Renal artery stenosis is a narrowing of the artery that supplies blood to the kidney. It can cause kidney dysfunction and high blood pressure. One of the most accurate ways to detect renal artery stenosis is to x-ray the renal arteries after injecting them directly with dye. This test, called intra-arterial digital subtraction angiography, or DSA, is invasive and sometimes dangerous. Thus, physicians often use alternative tests, such as computed tomographic angiography (CTA) and magnetic resonance angiography (MRA), to detect renal artery stenosis. These tests show pictures of arteries that have been injected with very small amounts of dye. Computed tomographic angiography uses x-ray beams and MRA uses radio waves and a magnetic field to take the pictures.
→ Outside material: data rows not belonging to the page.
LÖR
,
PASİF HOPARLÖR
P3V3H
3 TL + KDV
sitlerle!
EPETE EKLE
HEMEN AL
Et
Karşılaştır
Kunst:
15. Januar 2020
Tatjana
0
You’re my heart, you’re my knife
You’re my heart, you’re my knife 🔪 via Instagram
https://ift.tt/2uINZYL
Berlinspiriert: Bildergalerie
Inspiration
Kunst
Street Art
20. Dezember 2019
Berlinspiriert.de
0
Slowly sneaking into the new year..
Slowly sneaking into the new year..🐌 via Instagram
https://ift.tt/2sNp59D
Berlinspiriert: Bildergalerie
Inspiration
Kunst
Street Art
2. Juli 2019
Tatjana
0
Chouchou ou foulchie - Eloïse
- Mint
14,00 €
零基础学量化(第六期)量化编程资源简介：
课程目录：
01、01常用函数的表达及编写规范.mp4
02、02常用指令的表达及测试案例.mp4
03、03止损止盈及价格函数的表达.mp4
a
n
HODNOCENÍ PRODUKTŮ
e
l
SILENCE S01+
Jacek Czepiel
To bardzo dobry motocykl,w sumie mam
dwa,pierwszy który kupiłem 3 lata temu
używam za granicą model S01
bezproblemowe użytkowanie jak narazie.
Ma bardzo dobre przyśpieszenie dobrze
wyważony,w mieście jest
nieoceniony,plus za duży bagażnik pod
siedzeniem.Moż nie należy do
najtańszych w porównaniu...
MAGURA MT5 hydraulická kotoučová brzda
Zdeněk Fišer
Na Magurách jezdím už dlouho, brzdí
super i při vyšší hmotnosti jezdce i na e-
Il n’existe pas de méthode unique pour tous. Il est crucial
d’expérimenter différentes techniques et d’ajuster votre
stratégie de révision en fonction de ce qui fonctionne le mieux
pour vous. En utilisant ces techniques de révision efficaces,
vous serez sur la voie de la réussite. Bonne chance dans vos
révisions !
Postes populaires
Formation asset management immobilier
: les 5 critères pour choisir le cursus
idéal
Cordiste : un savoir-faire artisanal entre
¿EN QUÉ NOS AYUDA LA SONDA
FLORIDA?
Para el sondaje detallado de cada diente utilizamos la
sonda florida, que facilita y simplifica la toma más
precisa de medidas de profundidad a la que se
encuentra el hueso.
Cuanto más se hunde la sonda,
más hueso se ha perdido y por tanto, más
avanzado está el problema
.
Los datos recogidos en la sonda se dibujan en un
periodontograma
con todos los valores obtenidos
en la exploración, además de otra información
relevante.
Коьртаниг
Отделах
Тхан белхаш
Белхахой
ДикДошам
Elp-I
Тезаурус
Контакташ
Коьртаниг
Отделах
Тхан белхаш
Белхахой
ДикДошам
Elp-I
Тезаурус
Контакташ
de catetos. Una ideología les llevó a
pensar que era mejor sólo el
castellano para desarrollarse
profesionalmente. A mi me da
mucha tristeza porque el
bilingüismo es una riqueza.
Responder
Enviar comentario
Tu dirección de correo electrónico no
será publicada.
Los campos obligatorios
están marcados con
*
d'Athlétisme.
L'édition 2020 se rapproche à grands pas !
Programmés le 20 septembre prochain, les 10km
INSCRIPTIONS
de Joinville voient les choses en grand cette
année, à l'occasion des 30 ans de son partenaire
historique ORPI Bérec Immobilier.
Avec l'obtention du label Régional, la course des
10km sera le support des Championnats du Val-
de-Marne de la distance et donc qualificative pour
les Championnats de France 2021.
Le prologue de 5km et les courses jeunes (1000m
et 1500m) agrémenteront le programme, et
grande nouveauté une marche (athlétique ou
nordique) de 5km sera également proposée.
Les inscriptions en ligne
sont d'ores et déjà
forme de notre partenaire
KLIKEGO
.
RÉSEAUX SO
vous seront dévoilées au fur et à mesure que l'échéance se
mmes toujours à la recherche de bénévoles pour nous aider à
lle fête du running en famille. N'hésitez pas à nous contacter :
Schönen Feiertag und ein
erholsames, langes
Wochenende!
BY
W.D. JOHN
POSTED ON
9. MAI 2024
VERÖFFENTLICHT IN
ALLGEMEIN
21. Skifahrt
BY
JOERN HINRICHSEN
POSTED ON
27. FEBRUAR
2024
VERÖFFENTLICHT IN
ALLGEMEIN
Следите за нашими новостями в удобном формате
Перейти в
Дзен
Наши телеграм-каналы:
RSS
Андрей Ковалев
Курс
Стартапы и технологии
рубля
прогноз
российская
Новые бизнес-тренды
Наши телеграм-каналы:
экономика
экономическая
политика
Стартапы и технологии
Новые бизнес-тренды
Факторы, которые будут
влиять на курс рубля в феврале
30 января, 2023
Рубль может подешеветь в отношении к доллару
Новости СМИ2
Unfortunately, few studies address how well either of these tests detects renal artery stenosis.

Why did the researchers do this particular study?

To see if CTA and MRA are reliable, accurate tests for detecting renal artery stenosis.

Who was studied?

402 hypertensive adults with suspected renal artery stenosis from 6 hospitals in the Netherlands.

How was the study done?

The researchers recruited hypertensive patients who had at least 1 historical, physical, or laboratory finding that suggested the possibility of renal artery stenosis. Within a 3-month period, each patient had CTA, MRA, and DSA. Two panels of 3 trained physicians who had no knowledge of other test results interpreted the CTA and MRA images. The researchers then assessed whether the physicians' interpretations agreed and also compared the results of CTA and MRA with DSA results.

What did the researchers find?

The physicians sometimes disagreed about whether CTA and MRA showed renal artery stenosis. These tests detected only 64% and 62%, respectively, of the patients who had DSA findings of renal artery stenosis.

What were the limitations of the study?

The comparison standard test, DSA, is not a perfect test for diagnosing renal artery stenosis.

What are the implications of the study?

Even trained physicians may have difficulty interpreting CTA and MRA. In this study, neither CTA nor MRA was a sensitive test for detecting renal artery stenosis.